BY RATTAN MALL
TWO-THIRDS of those who backed the Liberals in 2015 say they’d be prepared to give the NDP a look in the next federal election, according to the latest public opinion survey from the Angus Reid Institute.
That surely has Prime Minister Justin Trudeau and his Liberals worried.
Angus Reid points out: “It is important to remember that the majority mandate delivered to Justin Trudeau on October 19, 2015, was, in part, the result of soft NDP voters stampeding away from their own party towards Justin Trudeau in one of the longest, and most volatile campaigns in recent memory.”
It then poses the question: “Can Jagmeet Singh bring them back with promises of policy more left leaning than his more centrist predecessor?”
It also notes: “With relatively small core bases across each party, both [Conservative Party Leader] Andrew Scheer and Jagmeet Singh have the potential to shape national ballots in 2019, provided each can tap into any potential disappointment held by those who supported the Prime Minister in 2015, while securing their own core base.”
Angus Reid, analyzing its data from its latest survey, notes: “While taking on Trudeau may appear difficult, given his high personal approval, more Canadians are saying it’s “time for a change” in government now than at any point since the election. The data also displays willingness for past Liberal supporters (many of them, NDP leaners to begin with) to give Jagmeet Singh a good hard look.
“Only one-in-three Trudeau voters say they aren’t willing to consider the NDP led by Singh in the coming election. One-quarter (23%) say they will certainly consider the party, while four-in-ten (42%) consider themselves a “maybe” at this point.”
Angus Reid also notes: “The success of the NDP in 2019 will likely hinge on the same three provinces it hinged upon in 2015 – BC, Ontario and Quebec.
“Indeed, of the 44 parliamentary seats the party gained in that election, just six came from outside of those three provinces. Asked whether they would consider supporting the NDP, only Alberta tops Quebec in the proportion of residents who say they are ruling that out. Six-in-ten in Alberta (60%) and half of Quebecers (50%) say they will not consider the party going forward under Singh.
“Any potential losses in Quebec would need to be made up for elsewhere. A positive sign for the party is that residents in both BC and Ontario continue to voice an openness to the NDP – just one-in-three within each say they definitely won’t consider voting for the party in the future.”
THE Angus Reid survey found that seven-in-10 Canadians are saying they themselves would consider voting for a national party leader who wears a turban and carries a kirpan, while the same number are hailing his historic win as good for the country.
But when asked about their own friends and family, half of Canadians say “some” or “most” could not vote for a politician who fits Singh’s demographic profile.
Of course, that prejudice is bound to lessen as they get more familiar with Singh.
Singh has two years to let Canadians know what he is all about.
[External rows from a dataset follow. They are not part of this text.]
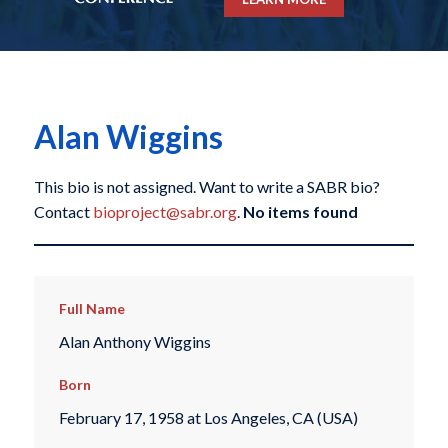
Alan Wiggins
This bio is not assigned. Want to write a SABR bio?
Contact
bioproject@sabr.org
.
No items found
Full Name
Alan Anthony Wiggins
Born
February 17, 1958 at Los Angeles, CA (USA)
As the federal NDP leader, he will be in the spotlight all the time and as Canadians watch him in action, they will be more inclined to lessen their prejudices.
As expected, the greatest reservations are found in Quebec, a province where opposition to visible, non-Christian religious garb and clothing is well-documented, and where support for the proposed Bill 62 – legislation that would prohibit the administering and receiving of public services for those who cover their face – cuts across political divides. In that province, nearly half say voting for a politician who looks – and prays – as Singh does, is a non-starter.
However the survey found that notwithstanding Singh’s leadership, two-in-five (43%) across the country say the NDP has a “real vision” for the future; and about the same number (40%) say the party can be trusted to “competently manage” government
Also, Canadians appear quite comfortable with the NDP filling a role as the party of national conscience. Two-thirds (65%) agree that it should “remain committed to its principles, even if that means not getting elected”. This agreement cuts across political lines.
The survey found that just one-in-10 Canadians (9%) claim to be “very” or “fairly” familiar with him and that seven-in-10 (69%) say they’ve either never heard of him, or have heard his name, but know nothing else about him.
For sure, some racist and / or ignorant journalists will keep on attacking him on some pretext or the other – and he will, of course, like the any other leader make some mistakes and will have to face the consequences.
But he is intelligent and sophisticated and is bound to shake up the current Canadian political scene.